What Is a Staph Infection?
Staph is the shortened form of Staphylococcus (pronounced: staf-uh-low-kah-kus), a type of bacteria. These bacteria are common and can live harmlessly on many skin surfaces, especially around the nose and mouth. But when the skin is punctured or broken for any reason, staph bacteria can enter the wound and cause an infection.


Who Gets Staph Skin Infections?
Kids, teens, and adults can all develop staph skin infections. People with skin problems like burns or eczema may be more likely to get them, though. Warm, humid environments also contribute to staph infections, and excessive sweating can increase a person's chances of developing the infection. Clusters of cases can occur in groups of people who live in crowded conditions (such as in college dorms). This can be the result of sharing personal items like towels, razors or clothing. People who have health problems such as
diabetes, malnutrition, cancer, HIV infection, or any other condition that weakens the immune system may be more likely to get more serious staph infections.

Impetigo (pronounced: im-puh-tee-go) or staph is a superficial skin infection seen most commonly in young children, but it can sometimes affect adolescents and adults. Most impetigo infections affect a person's face or extremities like the hands and feet. An impetigo lesion begins as a tender, red bump that evolves into a small blister or pimple, and then develops a honey-colored crust. It is a mild condition with no pain or fever, although impetigo blisters may itch and can be spread to other parts of the body by scratching.

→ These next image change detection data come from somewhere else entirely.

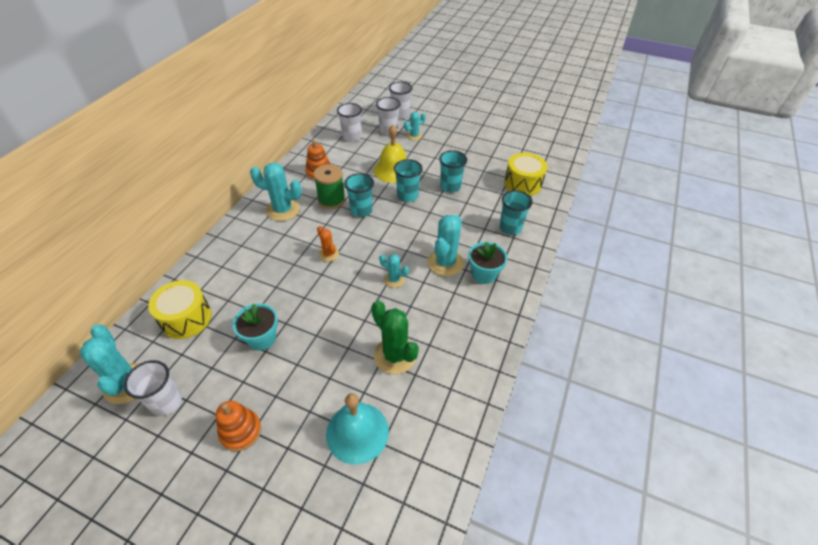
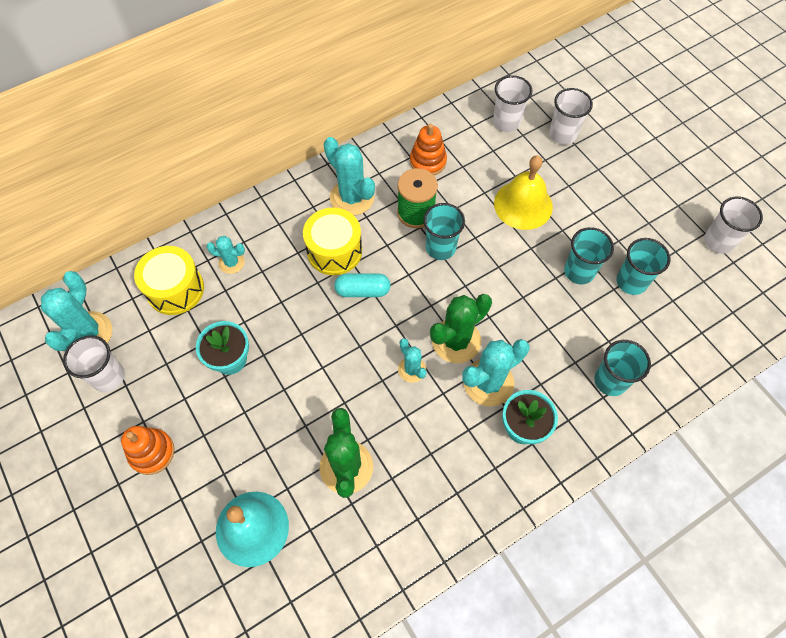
camera: 35 degrees right, 15 degrees up
orange cactus [317,226,339,262] -> turquoise capsule [334,273,391,297]
white cup [389,82,412,119] -> white cup moved to [704,196,763,254]
turquoise cup [394,159,423,202] -> turquoise cup moved to [616,238,671,295]
turquoise cactus [404,112,426,141] -> turquoise cactus moved to [206,236,245,274]
yellow drum [504,153,547,196] -> yellow drum moved to [303,208,362,275]
none -> green cactus [430,294,492,363]

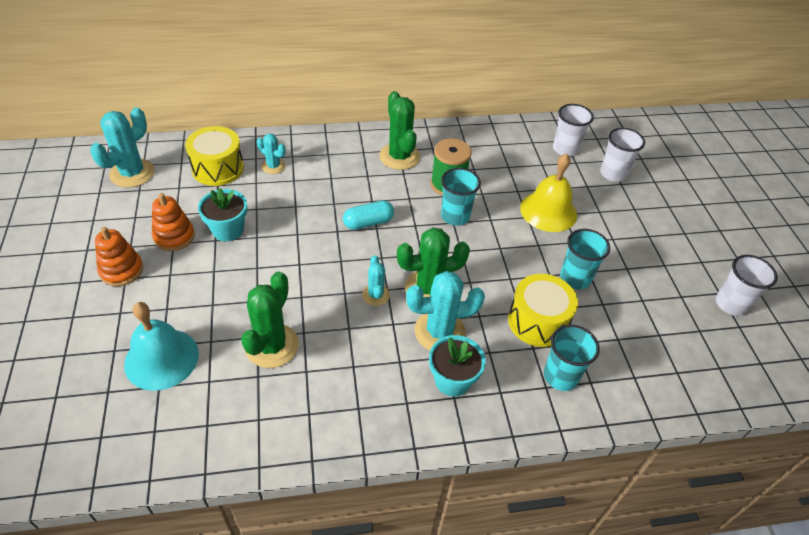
camera: 20 degrees right, 15 degrees down
white cup [63,335,125,392] -> none
yellow drum [303,208,362,275] -> yellow drum moved to [508,274,578,347]
turquoise cactus [324,137,375,215] -> green cactus [379,91,420,170]
turquoise capsule [334,273,391,297] -> turquoise capsule turned 45 degrees counterclockwise [343,200,394,230]
orange stacking toy [410,124,447,176] -> orange stacking toy moved to [152,193,195,251]
turquoise cup [616,238,671,295] -> none

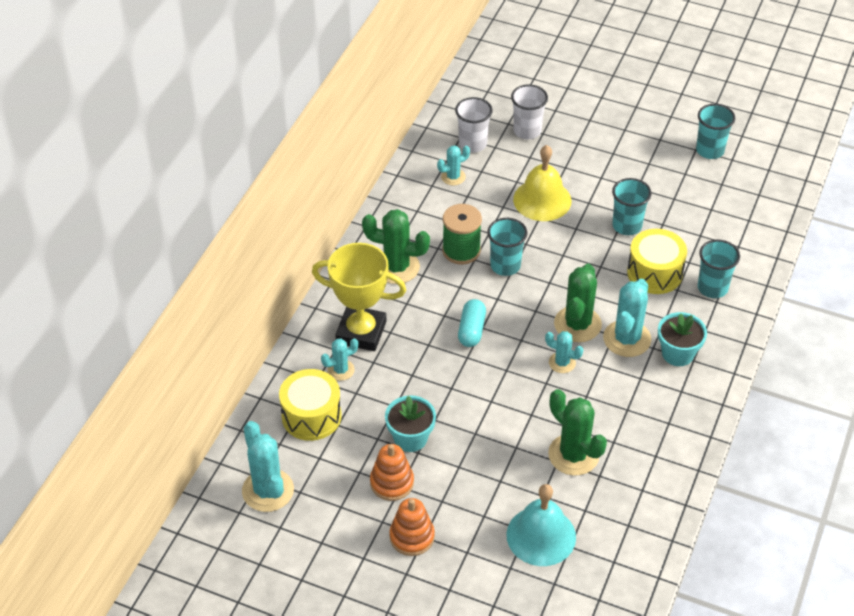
camera: 55 degrees left, 0 degrees up
white cup [716,255,778,316] -> turquoise cup [696,104,735,159]
none -> yellow trophy [312,243,406,351]
none -> turquoise cactus [437,146,470,186]

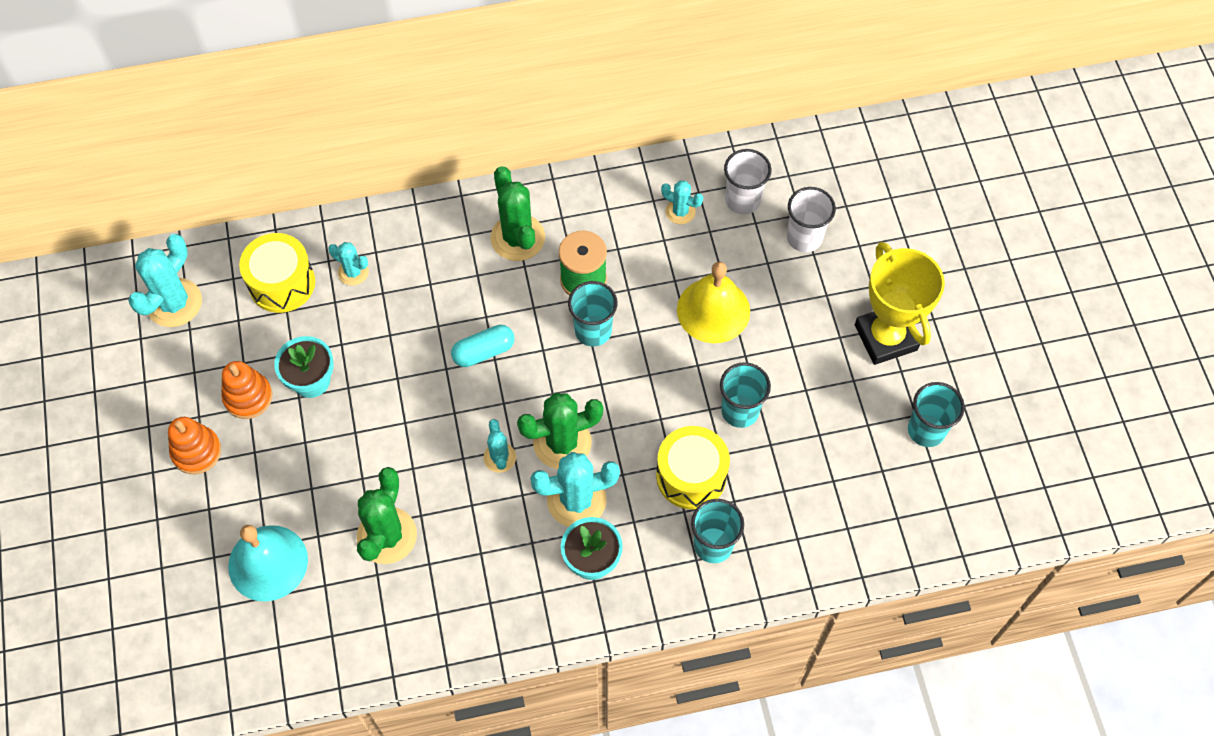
camera: 55 degrees right, 15 degrees up
yellow trophy [312,243,406,351] -> yellow trophy moved to [855,242,945,365]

*Community Aquired Methicillin Resistant Staph-looks like a spider bite. It may be on any part of the body. It starts as what appears to be an insect bite surrounded by redness. The redness increases in size and becomes more painful. It has a black center core, if squeezed or becomes too large will rupture producing a black/gray/white pussy discharge. If your child has a sore and you have to take them to the doctor for it be sure to tell the doctor that staph is going around the school and insist they culture it. If they do not culture it and treat it you do not know if what they have prescribed is the correct antibiotic. If it is not treated with the correct antibiotic it will return and the affected child will still be contagious. You may have to insist on this culture, but it will save you money and the risk of continuing the infection and passing it on to other family members or teammates .

Can I Prevent a Staph Skin Infection?

Hand washing is the best way to prevent staph (and other) infections. You can help prevent staph skin infections by bathing or showering daily. Our fingers can carry staph bacteria from one area of the body to another, causing infections in wounds or broken skin. Keep areas of skin that have been injured - such as cuts, scrapes, areas affected by eczema, and rashes caused by allergic reactionsor poison ivy - clean and covered, and use any antibiotic ointments or other treatments that your doctor suggests. If someone in your family has a staph infection, don't share towels, sheets, or clothing until the infection has been fully treated. If you develop a staph infection, be careful not to touch the infected skin. This will prevent the infection from spreading to other skin areas.


How Are Staph Infections Treated?
You can treat most small staph skin infections that aren't serious at home by washing the skin with an antibacterial cleanser, applying an antibiotic ointment, and covering the skin with a clean dressing. To prevent the spread of infection, use a towel only once when you clean an area of infected skin, then wash it in hot water (or use disposable towels). It may take from 5-20 days to heal according to the severity.